Francis Bond http://www3.ntu.edu.sg/home/fcbond/ Division of Linguistics and Multilingual Studies Nanyang Technological University
This is not a problem. The error is in the way @sampablokuper retrieved synsets for lemmas (but I would sympathize that the API for retrieving non-English entries can be confusing at times). If we specify the language when requesting synsets and lemmas, as follows:
for lang in sorted(wn.langs()):
my_set_of_all_lemma_names = set()
- from nltk.corpus import wordnet as wn
for aln_term in list(wn.all_lemma_names(lang=lang)):
- for synset in wn.synsets(aln_term):
+ for synset in wn.synsets(aln_term, lang=lang):
- for lemma in synset.lemma_names():
+ for lemma in synset.lemma_names(lang=lang):
my_set_of_all_lemma_names.add(lemma)
...then we get expected counts:
Language code all_lemma_names() lemma_name.synset.lemma.lemma_names()

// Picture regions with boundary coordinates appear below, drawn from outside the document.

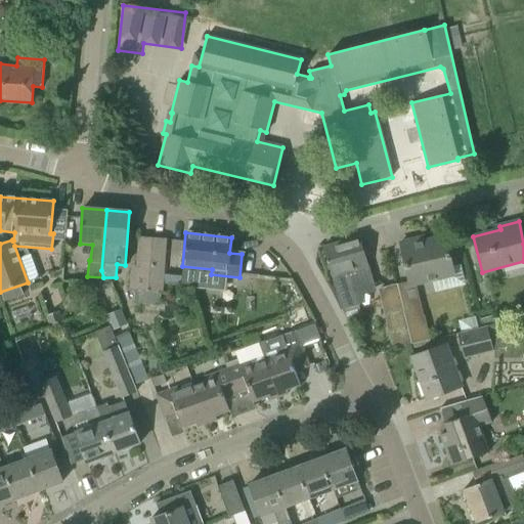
[(322,248),(342,309),(363,303),(361,296),(376,292),(358,236),(322,248)]
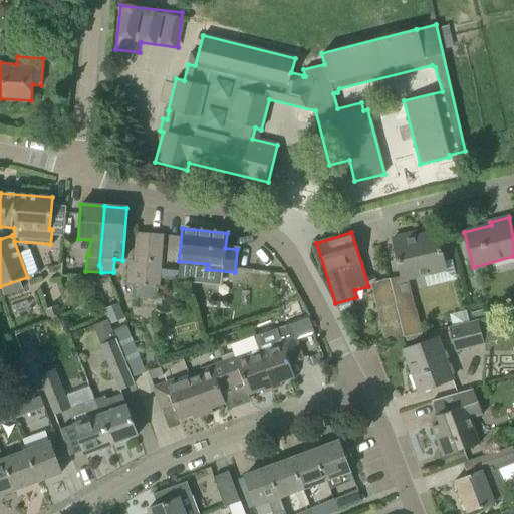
[(408,235),(393,238),(397,258),(402,276),(403,280),(446,269),(441,251),(437,232),(416,237),(416,236),(409,238),(408,235)]
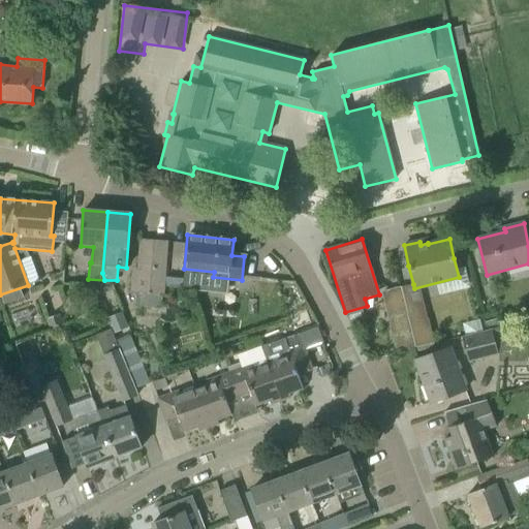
[(137,272),(131,272),(129,292),(163,296),(166,242),(141,240),(137,272)]
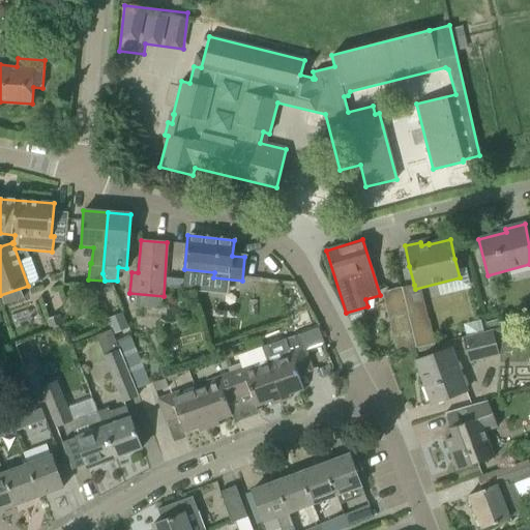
[(406,307),(401,288),(382,292),(395,353),(415,348),(406,307)]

--------------- ------------------- ---------------------------------------
als 5988 5988
arb 17785 17785
bul 6720 6720
cat 46531 46531
cmn 61532 61523
dan 4468 4468
ell 18225 18225
eng 147306 148730
eus 26240 26240
fas 17560 17560
fin 129839 129839
fra 55350 55350
glg 23124 23123
heb 5325 5325
hrv 29010 28996
ind 36954 36954
ita 41855 41855
jpn 89637 89637
nld 43077 43077
nno 3387 3387
nob 4186 4186
pol 45387 45387
por 54069 54069
qcn 3206 3206
slv 41032 41032
spa 36681 36681
swe 5824 5824
tha 80508 80508
zsm 33932 33932
There are a few discrepancies because there are bugs in the NLTK. When I caught ValueError, WordNetError, StopIteration, and KeyError around the wn.synsets() call, I was able to produce the table above. English is the only one with more lemmas with the loop method than with all_lemma_names(), and it's also the only language with morphy for morphological query expansion, and I think these facts are related, but I didn't confirm.
In any case I think this issue can be closed.